EXERCISE TASKS →
1) Summarize the article on the Cyprus reunification plan in two sentences.
2) Rewrite the paragraph of the Cyprus article that begins "There have been protests from some quarters" as a short list, keeping its main facts.

-- START OF SELECTION --

United Nations diplomats in Switzerland are on the point of giving birth to the European Union's strangest country after marathon talks aimed at resolving the future of Cyprus received the backing yesterday of all four sides - Greece, Turkey and the two Cypriot communities.

After three decades of religious division, the first impressions of the country that might emerge are strange to say the least. After the longest peacekeeping mission in UN history, diplomats admit that the proposed solution is more reminiscent of Bosnia than the EU.

Cypriots will be in the enviable position of having more national holidays than their EU partners. Turkish Cypriots will have to get used to taking time off for Christmas and Orthodox Easter, while Christian Greeks will celebrate the birthday of the prophet Mohamed.

First among the trimmings of the past likely to go is the flag. At present Turkish Cypriots live with an inverted version of the Turkish colours with a red crescent on a white background. Until now, the Greek-Cypriots have shied away from the blue of their mother country in favour of a clumsy yellow map of the island fringed with an olive branch.

United Cyprus would live under one flag with three horizontal stripes - a blue one to represent the Greeks, a red one the Turks and a copper coloured one in the middle inspired by the united island whose name was derived from the Phoenician for copper.

There have been protests from some quarters over which colour will sit on top of the rusty middle band. Like everything else connected to the new Cyprus, the flag was decided on by committee after lengthy meetings and hundreds of proposals from all over the world. There will be no proud Cypriots singing the national anthem at the Athens Olympics this summer because the tune - selected by the same means as the flag - has no accompanying words to avoid language problems.

The UN blueprint reveals as much about the two communities' desire to stay apart as it does to reunite. A united Cyprus would bring two leaders to an EU summit of heads of state. There will be a president and a vice-president, one from the Turkish community and one the Greek, with the roles reversed every 20 months.

Cypriots on both sides of the UN-patrolled buffer zone are set to vote on the revised reunification plan on 21 April in time to allow the island to enter the EU as a single country.

The plan they must decide on calls for a single state with a looser than loose federation of two autonomous communities. The irony is that the expansion of the EU, which has done so much to bring the rivals to the negotiating table, is creating a state that contravenes its own laws on freedom of movement and property rights.

The most controversial point for EU law makers and Cypriots alike is the restriction of the right of return for refugees who lost their homes in the fighting in 1974. In some cases refugees will be allowed to reclaim their homes but only on the agreement that they spend no more than two nights a week in them.

-- END OF SELECTION --
-- START OF GIVEN INFORMATION --

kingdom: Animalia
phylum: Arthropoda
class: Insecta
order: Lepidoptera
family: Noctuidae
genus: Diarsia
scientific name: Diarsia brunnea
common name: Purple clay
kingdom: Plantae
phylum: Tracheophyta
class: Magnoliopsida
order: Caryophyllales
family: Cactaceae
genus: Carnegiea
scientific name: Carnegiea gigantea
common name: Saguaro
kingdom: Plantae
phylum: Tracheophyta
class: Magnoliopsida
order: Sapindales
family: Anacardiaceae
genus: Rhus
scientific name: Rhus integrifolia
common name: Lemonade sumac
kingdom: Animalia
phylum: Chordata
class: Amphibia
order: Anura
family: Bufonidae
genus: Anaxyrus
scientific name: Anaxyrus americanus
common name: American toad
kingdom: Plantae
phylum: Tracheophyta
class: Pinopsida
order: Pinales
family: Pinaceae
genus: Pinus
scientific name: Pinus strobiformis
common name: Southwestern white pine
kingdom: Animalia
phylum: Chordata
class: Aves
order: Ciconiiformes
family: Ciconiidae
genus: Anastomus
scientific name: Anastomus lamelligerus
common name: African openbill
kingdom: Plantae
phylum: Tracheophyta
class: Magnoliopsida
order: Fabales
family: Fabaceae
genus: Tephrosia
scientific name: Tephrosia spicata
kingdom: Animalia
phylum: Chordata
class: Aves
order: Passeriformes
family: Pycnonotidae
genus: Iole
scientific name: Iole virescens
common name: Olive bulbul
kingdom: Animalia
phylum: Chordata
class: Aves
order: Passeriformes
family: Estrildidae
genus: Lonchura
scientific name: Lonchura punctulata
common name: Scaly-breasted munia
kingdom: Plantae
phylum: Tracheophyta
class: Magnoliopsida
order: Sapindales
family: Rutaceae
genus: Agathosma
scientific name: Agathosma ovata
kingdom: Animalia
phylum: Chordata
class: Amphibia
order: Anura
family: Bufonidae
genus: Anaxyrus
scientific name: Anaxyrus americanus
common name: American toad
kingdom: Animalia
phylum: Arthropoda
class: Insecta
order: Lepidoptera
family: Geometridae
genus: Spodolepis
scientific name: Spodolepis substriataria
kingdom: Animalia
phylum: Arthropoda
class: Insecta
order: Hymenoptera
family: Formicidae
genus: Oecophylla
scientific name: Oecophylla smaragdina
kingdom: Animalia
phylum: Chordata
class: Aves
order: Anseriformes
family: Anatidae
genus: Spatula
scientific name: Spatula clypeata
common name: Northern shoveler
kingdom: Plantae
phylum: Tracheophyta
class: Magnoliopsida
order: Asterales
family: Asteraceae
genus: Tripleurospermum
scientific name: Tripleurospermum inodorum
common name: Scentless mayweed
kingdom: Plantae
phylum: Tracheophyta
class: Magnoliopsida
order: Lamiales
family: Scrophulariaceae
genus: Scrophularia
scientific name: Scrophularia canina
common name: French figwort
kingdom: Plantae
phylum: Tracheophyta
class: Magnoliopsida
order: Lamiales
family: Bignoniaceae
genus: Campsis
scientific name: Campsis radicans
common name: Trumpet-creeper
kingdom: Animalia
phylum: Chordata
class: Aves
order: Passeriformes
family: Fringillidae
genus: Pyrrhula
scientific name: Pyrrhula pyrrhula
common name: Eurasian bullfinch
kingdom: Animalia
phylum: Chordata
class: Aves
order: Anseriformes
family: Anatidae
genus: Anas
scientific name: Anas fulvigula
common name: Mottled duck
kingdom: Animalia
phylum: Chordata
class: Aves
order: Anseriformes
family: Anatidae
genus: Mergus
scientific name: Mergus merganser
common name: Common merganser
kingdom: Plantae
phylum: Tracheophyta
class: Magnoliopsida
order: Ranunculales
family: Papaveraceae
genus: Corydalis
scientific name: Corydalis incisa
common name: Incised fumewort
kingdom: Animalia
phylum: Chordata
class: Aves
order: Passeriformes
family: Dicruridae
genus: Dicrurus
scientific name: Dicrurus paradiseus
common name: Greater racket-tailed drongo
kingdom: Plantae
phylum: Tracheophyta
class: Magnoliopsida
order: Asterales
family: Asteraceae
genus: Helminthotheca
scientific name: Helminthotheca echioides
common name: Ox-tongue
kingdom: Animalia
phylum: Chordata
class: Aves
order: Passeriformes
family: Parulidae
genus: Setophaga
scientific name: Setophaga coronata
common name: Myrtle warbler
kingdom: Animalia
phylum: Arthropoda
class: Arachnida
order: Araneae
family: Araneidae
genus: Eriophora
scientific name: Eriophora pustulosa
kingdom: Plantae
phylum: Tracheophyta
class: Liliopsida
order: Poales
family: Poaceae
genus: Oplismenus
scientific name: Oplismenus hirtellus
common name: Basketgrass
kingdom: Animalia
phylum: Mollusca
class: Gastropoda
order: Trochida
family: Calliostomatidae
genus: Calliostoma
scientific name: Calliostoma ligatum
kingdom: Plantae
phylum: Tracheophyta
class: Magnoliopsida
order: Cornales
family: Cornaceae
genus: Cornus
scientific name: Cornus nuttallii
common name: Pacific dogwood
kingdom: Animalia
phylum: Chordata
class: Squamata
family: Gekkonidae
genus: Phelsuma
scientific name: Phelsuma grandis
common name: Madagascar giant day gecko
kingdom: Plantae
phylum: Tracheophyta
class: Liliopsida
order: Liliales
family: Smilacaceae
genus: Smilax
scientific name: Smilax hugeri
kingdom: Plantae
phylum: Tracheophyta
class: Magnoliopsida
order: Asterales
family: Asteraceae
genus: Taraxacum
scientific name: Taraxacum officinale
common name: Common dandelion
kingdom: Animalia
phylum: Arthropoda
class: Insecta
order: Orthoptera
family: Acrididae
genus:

-- END OF GIVEN INFORMATION --

ANSWERS FOR THE EXERCISE →
1) UN-led talks in Switzerland on the future of Cyprus won the backing of Greece, Turkey and both Cypriot communities for a plan that would create a single state with a very loose federation of two autonomous communities, one flag, a wordless anthem, and a president and vice-president from the two communities who swap roles every 20 months. Cypriots on both sides are to vote on the plan on 21 April so the island can enter the EU as one country, even though the new state would contravene EU laws on freedom of movement and property rights, and its restriction of refugees' right of return is the most controversial point.

2)
- Some have protested over which color will sit above the copper middle band of the flag.
- Like everything else about the new Cyprus, the flag was chosen by a committee after long meetings and hundreds of proposals from around the world.
- The anthem was selected the same way and has no words, to avoid language problems, so no Cypriots will sing it at the Athens Olympics this summer.